Burner List
Simple paper-based to-do list system by Jake Knapp that forces prioritization by limiting work to one front burner project, one back burner project, and a kitchen sink for miscellaneous tasks.
About this tool
Overview
The Burner List is a simple to-do list designed to force prioritization and is intentionally limited—and therefore focused. It was designed by Jake Knapp, Google Ventures design partner and author of Sprint and Make Time.
Creator
Jake Knapp is a fellow at Ideo and the former design director of Google Ventures who codified the concept of a design sprint. He designed this method to force prioritization of one project at a time, which he likens to a chef whose concentration is primarily on the dish in front of him.
How It Works
The Setup
You use one sheet of blank paper (printer paper is perfect), dividing it into two columns:
Front Burner (Left Column)
- One Priority Project Only: Your most important project goes here
- Full Column Space: Takes up the entire left side
- To-Dos Listed: All tasks related to this project are listed underneath
- Primary Focus: This is where most of your attention should go
Back Burner (Right Column - Top Half)
- Second Priority: Your second-most important project
- Limited Space: Takes up only half the right column
- Fewer Tasks: Less room means fewer to-dos
- Secondary Focus: Gets attention when front burner is complete or blocked
Kitchen Sink (Right Column - Bottom Half)
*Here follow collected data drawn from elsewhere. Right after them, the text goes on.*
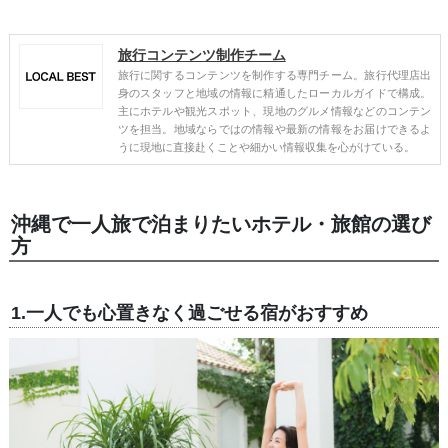
旅行コンテンツ制作チーム
旅行に関するコンテンツを制作する専門チーム。旅行代理店出
身のスタッフと地域の情報に精通したローカルガイドで構成。
主にホテルや観光スポット、現地のグルメ情報などのコンテン
ツを担当。地域ならではの情報や最新の情報をお届けできるよ
うに現地に直接赴くことや細かい情報収集を心がけている。
沖縄で一人旅で泊まりたいホテル・旅館の選び
方
1.一人でも心置きなく過ごせる宿がおすすめ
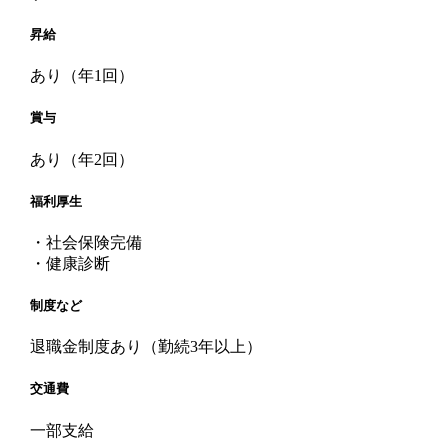
昇給
あり（年1回）
賞与
あり（年2回）
福利厚生
・社会保険完備
・健康診断
制度など
退職金制度あり（勤続3年以上）
交通費
一部支給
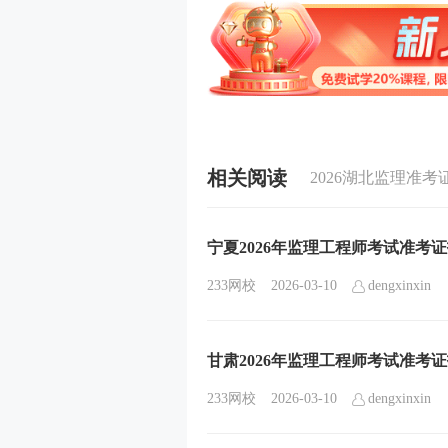
相关阅读
2026湖北监理准
宁夏2026年监理工程师考试准考证打
233网校
2026-03-10
dengxinxin
甘肃2026年监理工程师考试准考证打
233网校
2026-03-10
dengxinxin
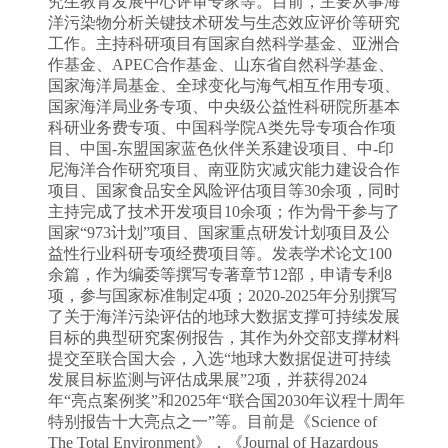
究生教育发展中心评审专家等
。目前，主要从事海
洋
污染物
分析关键技术研发与
生态
效应评价
等
研究
工作
。
主持
科研项目有
国家自然科学基金
、亚洲合
作基金、
APEC
合作基金、山东省自然科学基金、
国家海洋局基金、
全球变化与海气相互作用专项
、
国家海洋
局业务专项、
中央级公益性科研院所基本
科研业务费专项、中国科学院
A
类
先导专项
合作项
目、
中国
-
东盟国家
蓝色伙伴关系建设项目、中
-
印
尼海洋合作研究项目、南亚防灾减灾能力建设合作
项目、国家食品安全风险评估项目等
30
余项，同时
主持完成了技术开发项目
10
余项；作为骨干参与了
国家“
973
计划”项目、国家重点研发计划项目及公
益性行业科研专项经费项目等。发表学术论文
100
余篇，
作为编委
等撰写专
著章节
12
部
，申请专利
8
项，参与国家标准制定
4
项；
2020-2025
年分别
撰写
了关于海洋污染评估的
地球大数据支撑可持续发展
目标
的典型研究案例报告，其作为外交部支撑材料
提交
至
联合国大会
，入选
“
地球大数据
促进
可持续
发展目标
监测与评估成果展
”
2
项，并获得
2024
年“亮点案例奖”和
2025
年“联合国
2030
年议程十周年
特别报告十大亮点之一”等。目
前是
《
Science of
The Total Environment
》
，
《
Journal of Hazardous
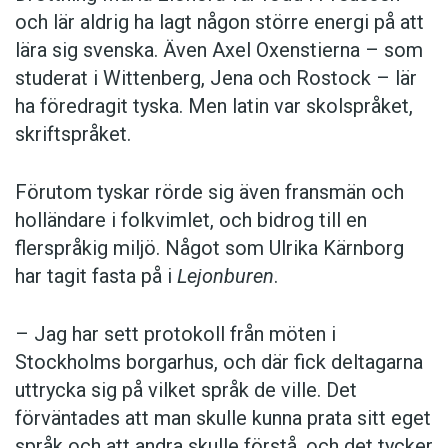
och lär aldrig ha lagt någon större energi på att
lära sig svenska. Även Axel Oxenstierna – som
studerat i Wittenberg, Jena och Rostock – lär
ha föredragit tyska. Men latin var skolspråket,
skriftspråket.
Förutom tyskar rörde sig även fransmän och
holländare i folkvimlet, och bidrog till en
flerspråkig miljö. Något som Ulrika Kärnborg
har tagit fasta på i
Lejonburen
.
– Jag har sett protokoll från möten i
Stockholms borgarhus, och där fick deltagarna
uttrycka sig på vilket språk de ville. Det
förväntades att man skulle kunna prata sitt eget
språk och att andra skulle förstå, och det tycker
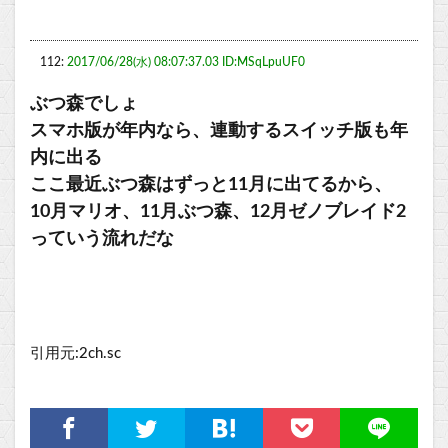
112:
2017/06/28(水) 08:07:37.03 ID:MSqLpuUF0
ぶつ森でしょ
スマホ版が年内なら、連動するスイッチ版も年
内に出る
ここ最近ぶつ森はずっと11月に出てるから、
10月マリオ、11月ぶつ森、12月ゼノブレイド2
っていう流れだな
引用元:2ch.sc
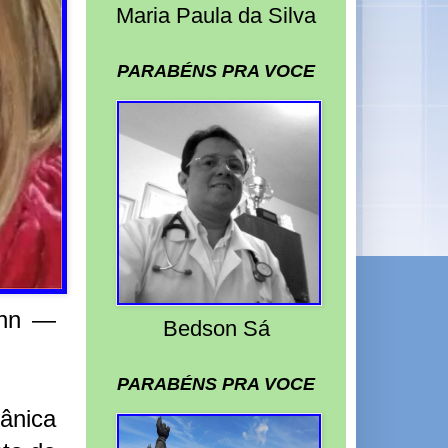
Maria Paula da Silva
PARABÉNS PRA VOCE
ann —
Bedson Sá
PARABÉNS PRA VOCE
tânica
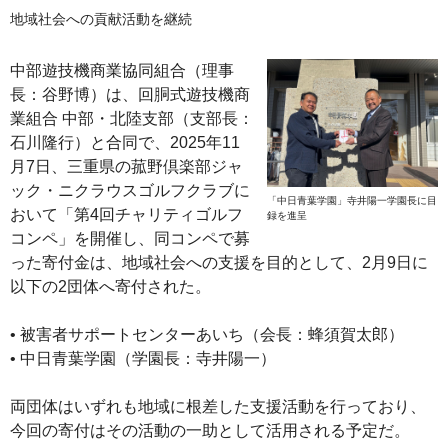
地域社会への貢献活動を継続
中部遊技機商業協同組合（理事
長：谷野博）は、回胴式遊技機商
業組合 中部・北陸支部（支部長：
石川隆行）と合同で、2025年11
月7日、三重県の菰野倶楽部ジャ
ック・ニクラウスゴルフクラブに
「中日青葉学園」寺井陽一学園長に目
おいて「第4回チャリティゴルフ
録を進呈
コンペ」を開催し、同コンペで募
った寄付金は、地域社会への支援を目的として、2月9日に
以下の2団体へ寄付された。
• 被害者サポートセンターあいち（会長：蜂須賀太郎）
• 中日青葉学園（学園長：寺井陽一）
両団体はいずれも地域に根差した支援活動を行っており、
今回の寄付はその活動の一助として活用される予定だ。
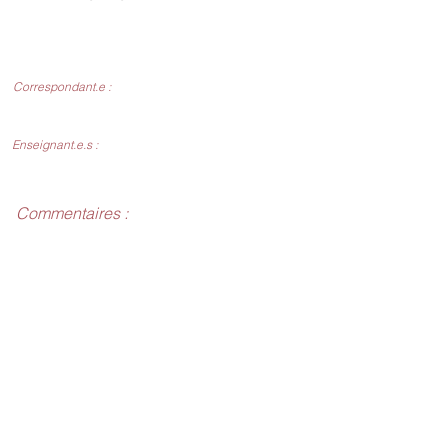
Correspondant.e :
Enseignant.e.s :
Commentaires :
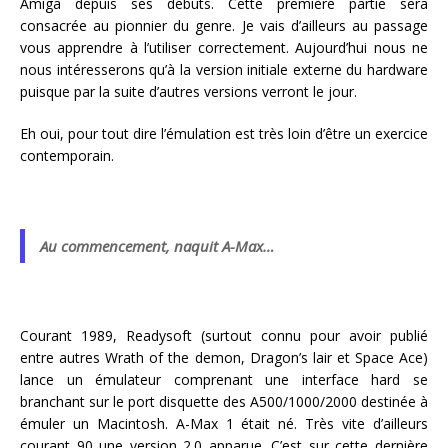
Amiga depuis ses débuts. Cette première partie sera
consacrée au pionnier du genre. Je vais d’ailleurs au passage
vous apprendre à l’utiliser correctement. Aujourd’hui nous ne
nous intéresserons qu’à la version initiale externe du hardware
puisque par la suite d’autres versions verront le jour.
Eh oui, pour tout dire l’émulation est très loin d’être un exercice
contemporain.
Au commencement, naquit A-Max…
Courant 1989, Readysoft (surtout connu pour avoir publié
entre autres Wrath of the demon, Dragon’s lair et Space Ace)
lance un émulateur comprenant une interface hard se
branchant sur le port disquette des A500/1000/2000 destinée à
émuler un Macintosh. A-Max 1 était né. Très vite d’ailleurs
courant 90 une version 2.0 apparue. C’est sur cette dernière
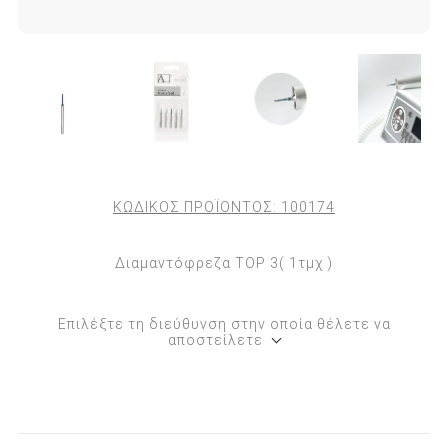
ΚΩΔΙΚΟΣ ΠΡΟΪΟΝΤΟΣ:
100174
Διαμαντόφρεζα TOP 3( 1τμχ )
Επιλέξτε τη διεύθυνση στην οποία θέλετε να
αποστείλετε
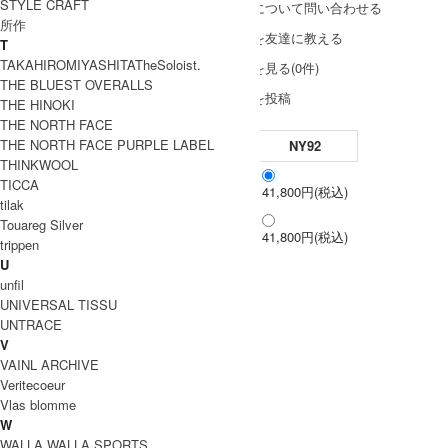
STYLE CRAFT
この商品について問い合わせる
所作
この商品を友達に教える
T
TAKAHIROMIYASHITATheSoloist.
レビューを見る(0件)
THE BLUEST OVERALLS
レビューを投稿
THE HINOKI
THE NORTH FACE
THE NORTH FACE PURPLE LABEL
NY92
THINKWOOL
TICCA
XL
41,800円(税込)
tilak
Touareg Silver
XXL
41,800円(税込)
trippen
U
unfil
UNIVERSAL TISSU
UNTRACE
V
VAINL ARCHIVE
Veritecoeur
Vlas blomme
W
WALLA WALLA SPORTS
- Miscellaneous Tasks: Everything else that doesn't fit projects 1 or 2
- Quick Wins: Small, unrelated tasks
- Admin Items: Errands, emails, calls
- Catch-All: Prevents other tasks from derailing main projects
Key Principles
Forced Prioritization
- Only two active projects at once
- Everything else goes to kitchen sink
- Physical space limitation enforces focus
- Must finish or pause to add new projects
Simplicity
- Paper-based system
- No apps or tools required
- Quick to set up (under 1 minute)
- Easy to modify
- Portable
Visual Hierarchy
- Front burner gets most space = most important
- Back burner gets half space = half the attention
- Kitchen sink gets remainder = minimal focus
- Physical layout reinforces mental prioritization
Benefits
Increased Focus
- Eliminates decision fatigue
- Clear priority at all times
- Reduces context switching
- Maintains momentum on important work
Reduced Overwhelm
- Limited active projects reduce stress
- Kitchen sink contains other tasks
- Physical constraint prevents overcommitment
- Simple enough to maintain consistently
Better Completion Rates
- Focus on finishing over starting
- Less work-in-progress
- Clear path through tasks
- Satisfying to complete and restart
Implementation Tips
Daily Practice
- Create new list each day or week
- Transfer incomplete items
- Promote back burner to front when ready
- Add new tasks to appropriate sections
Project Selection
- Front burner: Most urgent and important
- Back burner: Important but can wait
- Kitchen sink: Everything else
- Be ruthless about prioritization
Maintenance
- Review and recreate regularly
- Don't let kitchen sink overflow
- Complete front burner before adding new
- Archive old lists for reference
Who It's For
Best Suited For:
- People overwhelmed by long to-do lists
- Those who struggle with prioritization
- Project-based workers
- Fans of analog productivity systems
- Anyone wanting simpler task management
Less Ideal For:
- Those managing 10+ simultaneous projects
- Teams needing shared task management
- Users requiring digital integration
- Complex project dependencies
Comparison to Other Methods
- vs. GTD: Simpler, less comprehensive
- vs. Kanban: Paper-based, personal focus
- vs. Digital Tools: No features, just focus
- vs. Traditional To-Do Lists: Enforced prioritization
Philosophy
The Burner List embraces constraints as a feature, not a bug. By intentionally limiting options, it makes focus easier and reduces the cognitive load of managing tasks.